A Mestre presentato il volume su Domenico Lovisato

Nell’ ambito del programma per il “Giorno del Ricordo 2019” sabato, 23 febbraio, la Comunità degli Italiani “Dante Alighieri” di Isola è stata invitata dall’Associazione Nazionale Venezia Giulia e Dalmazia a presentare il libro di Giorgio Dudine, intitolato “Domenico Lovisato – Patria, scienza, famiglia” al Centro Culturale Candiani di Mestre. Un folto pubblico è venuto ad assistere all’incontro, dedicato alla scoperta e alla riscoperta di un illustre personaggio, riconosciuto anche a livello internazionale. La presentazione è stata guidata dalla curatrice del progetto, Amina Dudine, la quale ha anche estrapolato dal libro passi di particolare interesse, che sono stati letti dalle rappresentanti della Filodrammatica della CI, Tanija Pulin e Tessa Dassena.

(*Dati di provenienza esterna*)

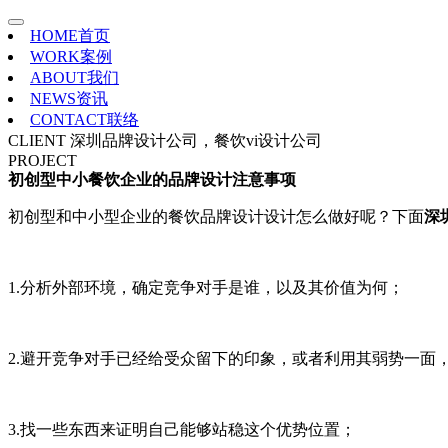
HOME
首页
WORK
案例
ABOUT
我们
NEWS
资讯
CONTACT
联络
CLIENT
深圳品牌设计公司，餐饮vi设计公司
PROJECT
初创型中小餐饮企业的品牌设计注意事项
初创型和中小型企业的餐饮品牌设计设计怎么做好呢？下面
深
1.分析外部环境，确定竞争对手是谁，以及其价值为何；
2.避开竞争对手已经给受众留下的印象，或者利用其弱势一面
3.找一些东西来证明自己能够站稳这个优势位置；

Il pubblico era composto perlopiù da esuli dalle nostre terre. Erano presenti anche il Presidente del Comitato Provinciale di Venezia dall’Associazione Nazionale Venezia Giulia e Dalmazia, Alessandro Cuk, l’Assessore alla Mobilità e Trasporti del Comune di Venezia, Renato Boraso, nonché il Presidente dell’Associazione Veneziani nel mondo, Bruno Moretto. L’evento, incentrato da un lato sull’irredentista, scienziato e professore isolano, dall’altro invece imperniato sulla scoperta delle comunità degli italiani di Croazia e Slovenia e del lavoro che svolgono, è stato apprezzato.

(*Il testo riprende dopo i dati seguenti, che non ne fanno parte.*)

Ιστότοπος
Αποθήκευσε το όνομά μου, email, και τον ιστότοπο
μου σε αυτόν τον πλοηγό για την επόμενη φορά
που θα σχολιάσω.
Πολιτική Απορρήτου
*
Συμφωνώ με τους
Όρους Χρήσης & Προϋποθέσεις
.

“È la prima volta che ospitiamo una Comunità degli italiani dell’Istria. Si tratta di un primo incontro dal quale si svilupperà un rapporto di collaborazione e amicizia” ha dichiarato il presidente Cuk. Il sodalizio isolano collabora già da diversi anni con l’Associazione Veneziani nel mondo. L’esperta in progetti internazionali, Loredana Flego ha illustrato tutti i progetti ai quali ha preso parte anche la “Dante Alighieri”, la quale ha presenziato molteplici volte a manifestazioni svoltesi in territorio veneziano. “Abbiamo voluto tenere questo cordone ombelicale ancora in vita. La presenza della Comunità degli Italiani di Isola nei nostri progetti è stata edificante. Abbiamo fatto una serie di amicizie che si sono tramutate in rispetto. La passione e la dedizione di questa attività associativa che in 22 filoni esprime la sua realtà dalla cultura allo sport, sono davvero impressionanti” ha detto il presidente Moretto.

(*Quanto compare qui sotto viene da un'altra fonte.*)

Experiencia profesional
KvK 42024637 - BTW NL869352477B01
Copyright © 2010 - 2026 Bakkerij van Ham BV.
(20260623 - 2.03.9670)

L’assessore Boraso, invece, ha sottolineato l’importanza della storia e della cultura che hanno in comune i due territori sulle sponde opposte dell’Adriatico, elementi fondamentali per entrambe le popolazioni, che non devono cadere assolutamente nell’oblio.
Un’opportunità proficua e apprezzata da entrambe le parti che potrebbe tramutarsi in una longeva, fruttuosa collaborazione.